> **Texte proposé**
---
Les (trop) belles promesses de Spotify aux musiciens indépendants

Spotify est entrée en bourse au mois d'avril. © Lucas Jackson / REUTERS

En annonçant la possibilité pour les artistes de publier directement leurs productions sur sa plateforme, Spotify souhaite se positionner en leur faveur. Une décision vaporeuse et en trompe-l’oeil qui devrait principalement servir l’image du colosse suédois de la musique en ligne, comme nous l’expliquent divers professionnels de la musique.

De prime abord, l’annonce est réjouissante: Spotify s’apprête à autoriser les musiciens à exposer leurs créations immédiatement sur le service de streaming, sans passer par un label ou un agrégateur. Pour faire court, jusqu’ici, les artistes indépendants qui n’étaient pas signés chez une major devaient payer un service tiers comme Tunecore ou CDBaby pour mettre en ligne leur musique. La nouvelle fonctionnalité, qui n’est encore disponible que sur invitation et en version « bêta », permettrait aux musiciens de sauter cette étape en les mettant en contact direct avec Spotify, un peu comme le fait Soundcloud depuis toujours.

L’initiative peut paraître étonnante lorsque l’on connaît la réputation de la firme au sujet de la faible rémunération des artistes, à savoir 0,0044 dollar (en moyenne) par écoute. Ce barème favorise surtout les interprètes ayant de gros succès sur les plateformes. Sophian Fanen, journaliste aux Jours et auteur de l’ouvrage de référence Boulevard du stream: du MP3 à Deezer, la musique libérée, trouve que « ce dispositif demande davantage de précisions. Il faut attendre la version concrète de cela, qui n’arrivera peut-être jamais en Europe, car les États-Unis ont un écosystème de la musique complètement différent au nôtre, prévient-il. En tout cas, Spotify s’attaque à l’ensemble de l’écosystème de la musique, à la fois les majors, les agrégateurs de contenu et YouTube. Surtout, il n’y a rien de clair dans tout cela. Tout va dépendre du public visé. » Pour Didier Gosset du label Black Basset Records, cela représente un « changement » que Spotify vienne dans ce segment. D’autant plus que la nouvelle a été lâchée sans trop de détails: qui sont les artistes concernés? Mainstream? Indés? Quelles sont les conditions? Qu’en sera-t-il des labels? Pourquoi une telle décision?

Les artistes, vraiment?

Si nous nous arrêtons aux faits, la mise en ligne spontanée des morceaux des artistes sur Spotify serait une aubaine pour eux. Comprendre: plus de contrôle. Les concernées auraient à disposition les statistiques de leurs écoutes entre autres. Un fonctionnement qui laisse sceptique Gregory Noël d’EXAG Records: « Je ne suis pas sûr que l’artiste y gagne quelque chose, car il perd son temps dans une tonne de choses administratives qu’il ne consacre pas dans la création de sa musique. Cela n’a pas d’intérêt. » Selon lui, celui-ci sera attiré par le côté cool et attractif sans penser aux conditions de cette liberté. D’ailleurs, on ne connaît pas encore les modalités imposées aux artistes par Spotify, comme le relève Benjamin Schoos de Freakville Records: « ma plus grosse crainte est que le service de streaming pose des conditions de contrats inexplicables aux artistes. » Très nébuleux donc.
---
> **Données présentées**
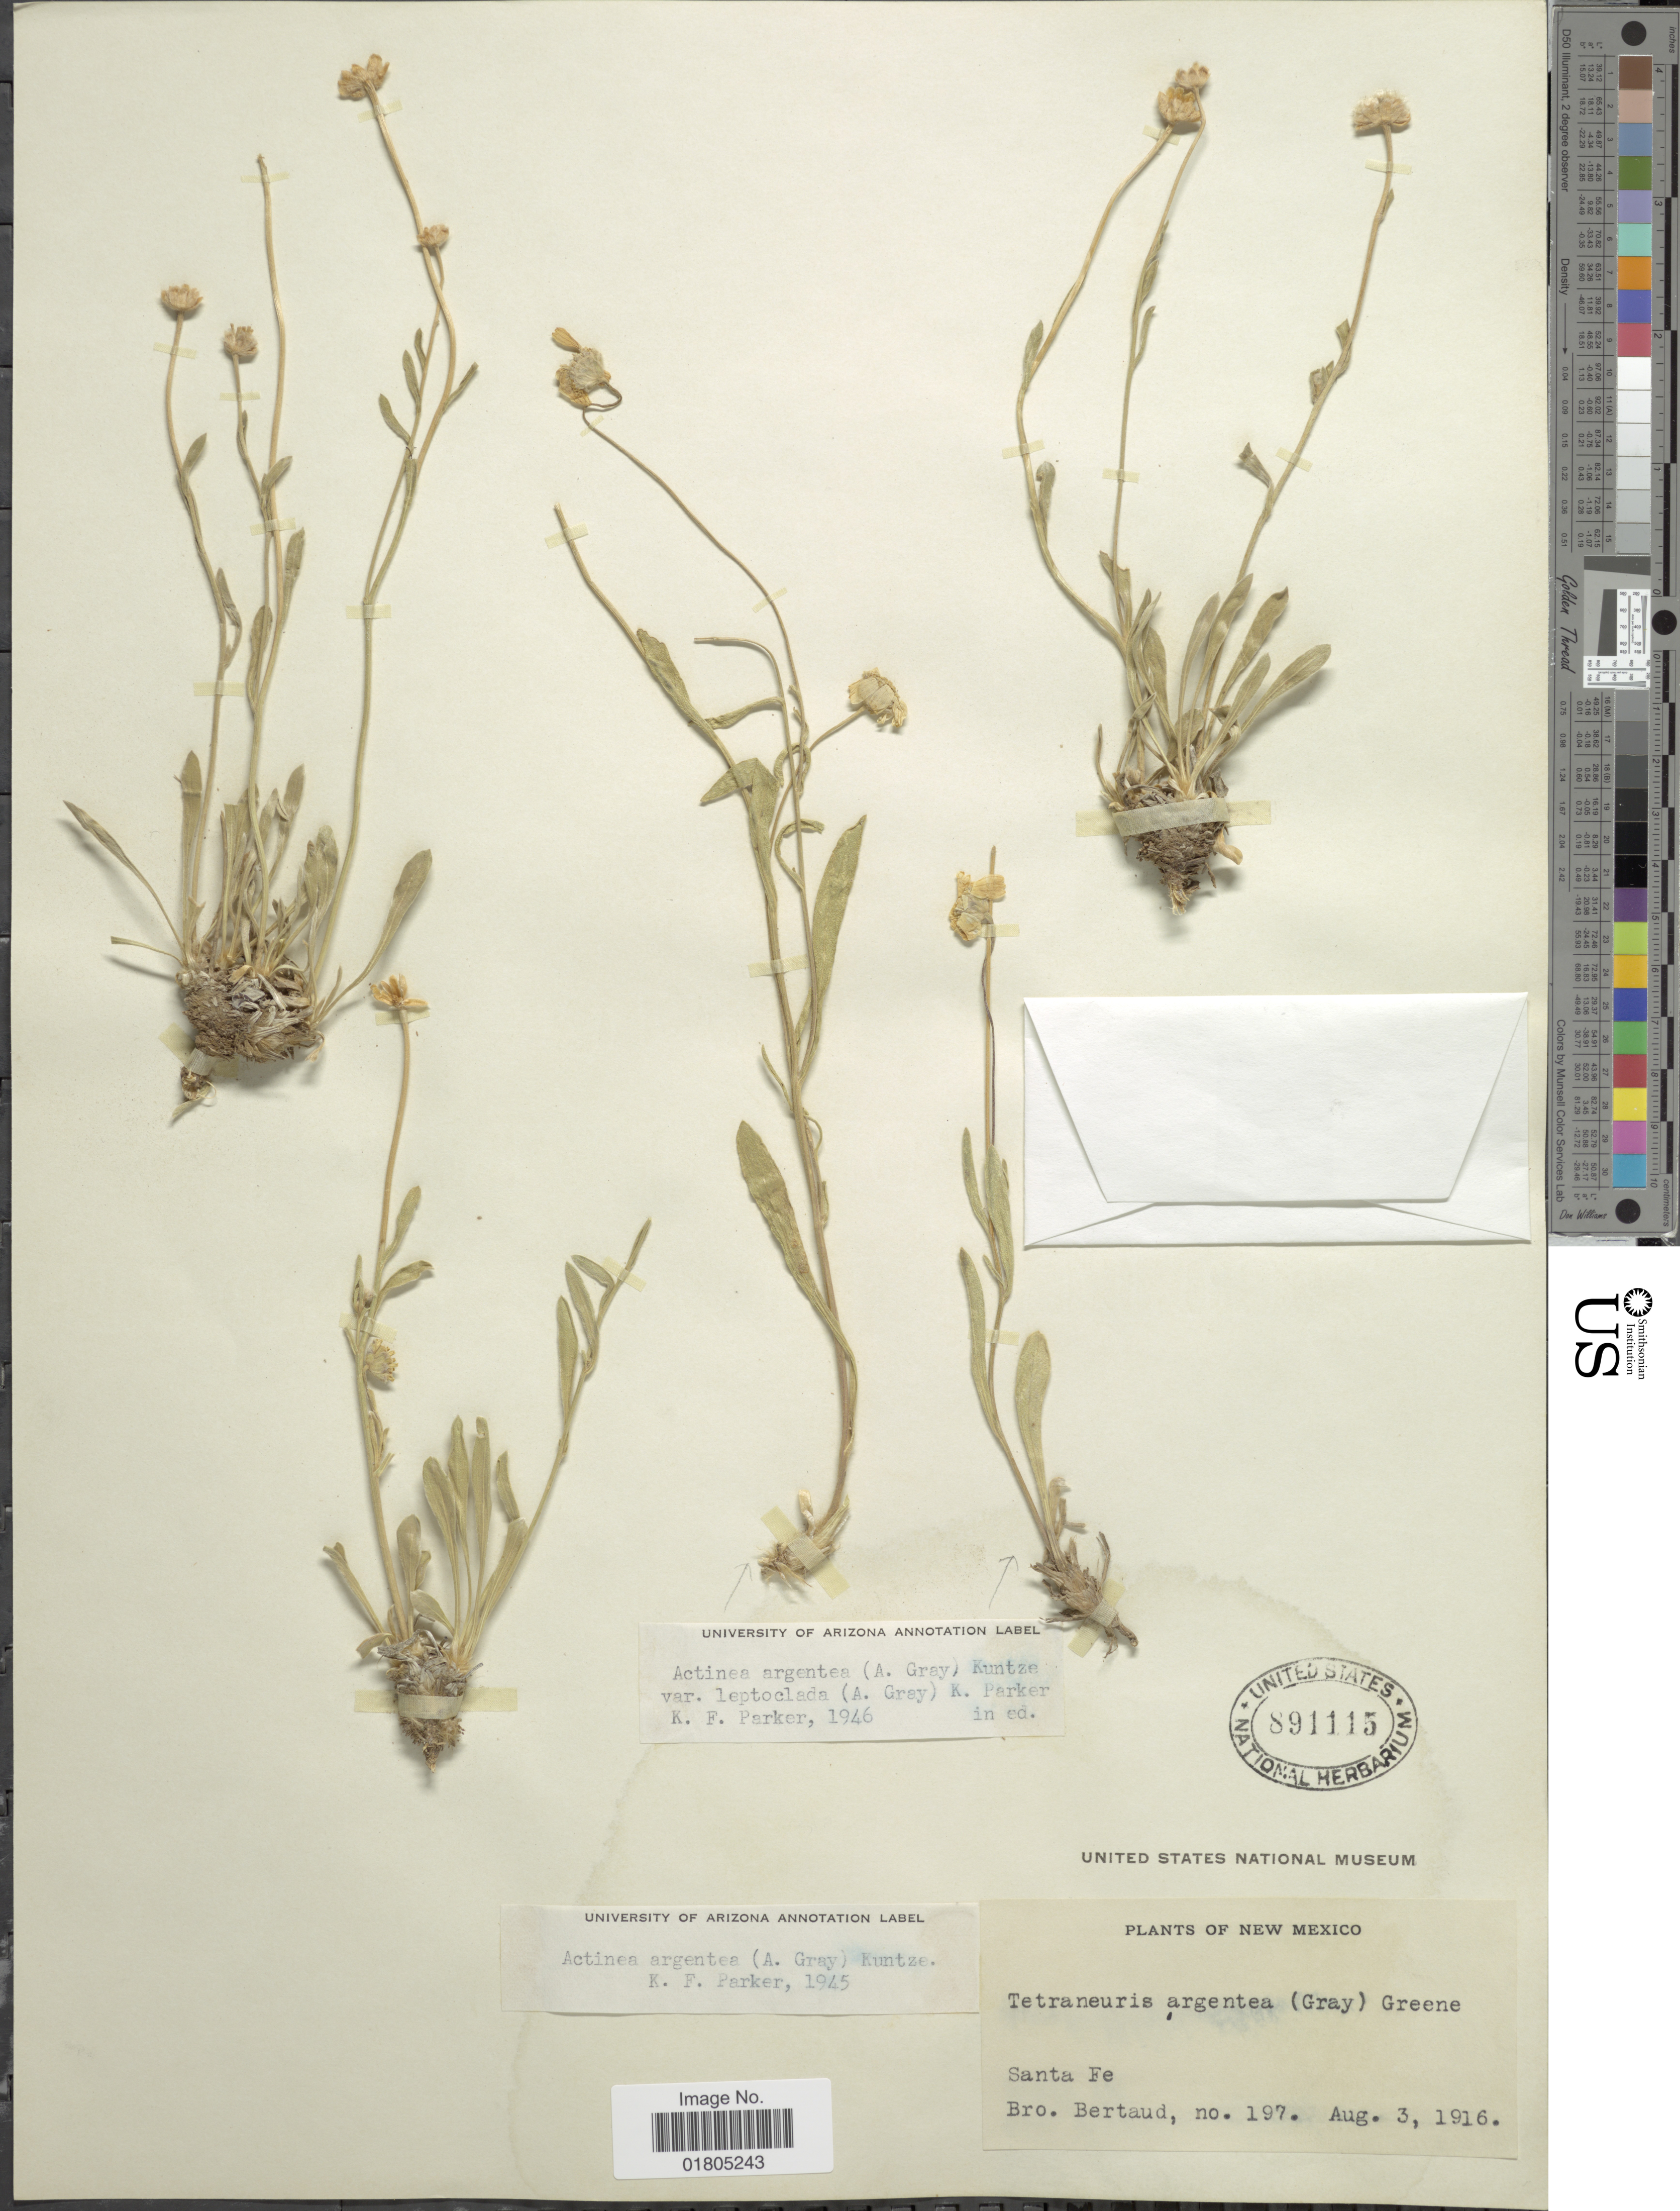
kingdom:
---
> **Travail demandé**
1. D'après l'article sur Spotify et les musiciens indépendants, combien la plateforme verse-t-elle en moyenne aux artistes par écoute ?
2. Poursuivez l'article sur Spotify et les musiciens indépendants à la suite de sa dernière phrase.

> **Résultats de l'exercice**
1. 0,0044 dollar par écoute en moyenne.

2.
Daniel Ek, PDG de Spotify, le 9 août 2018.
Daniel Ek, PDG de Spotify, le 9 août 2018. © Lucas Jackson / REUTERS

Le type de musiciens visés par cette décision n’est également pas rendu public et c’est peut-être sur ce point précis que se joue la raison d’être de celle-ci. « Où vont-ils placer le curseur? se demande Sophian Fanen. On ne sait pas si cela concernera les gros artistes ou les petits artistes émergents qui seront tentés de diffuser leur musique sur YouTube ou Soundcloud pour se faire connaître. » Le spécialiste du streaming pencherait plutôt pour la seconde option, car un interprète, ayant un gros succès sur toutes les plateformes y compris Spotify, aurait à y perdre. En effet, l’une des conditions les plus plausibles de cette annonce serait l’exclusivité des morceaux à la firme suédoise au détriment des autres services de streaming comme Apple Music.

Les labels, une réalité négligée

Diffuser ouvertement sa musique sur Internet, très bien. Mais la distribution n’est pas une fin en soi et à l’heure du tout à l’image, de l’hyperactivité du Web, la promotion compte plus que jamais, notamment sur les réseaux sociaux. Or la communication et la direction artistique demeurent essentiellement le travail des labels. Les professionnels de la musique en Belgique pointent du doigt cette utopie de Spotify. Selon eux, ce n’est pas aussi simple. Les artistes ont généralement besoin d’une équipe pour développer leur carrière. Benjamin Schoos: « Même si Spotify ne le dit pas clairement, ils veulent se positionner sur le segment des maisons de disques. » Néanmoins, il comprend la démarche terre à terre de la multinationale: « ce n’est pas censé être le métier de Spotify mais la concurrence est rude. Ils ne sont pas les seuls sur le marché. » Même son de cloche pour Didier Gosset: « Généralement, les artistes ayant le plus de succès sur les plateformes de streaming sont ceux qui sont ceux qui sont poussés par un label avec énormément de promotion. »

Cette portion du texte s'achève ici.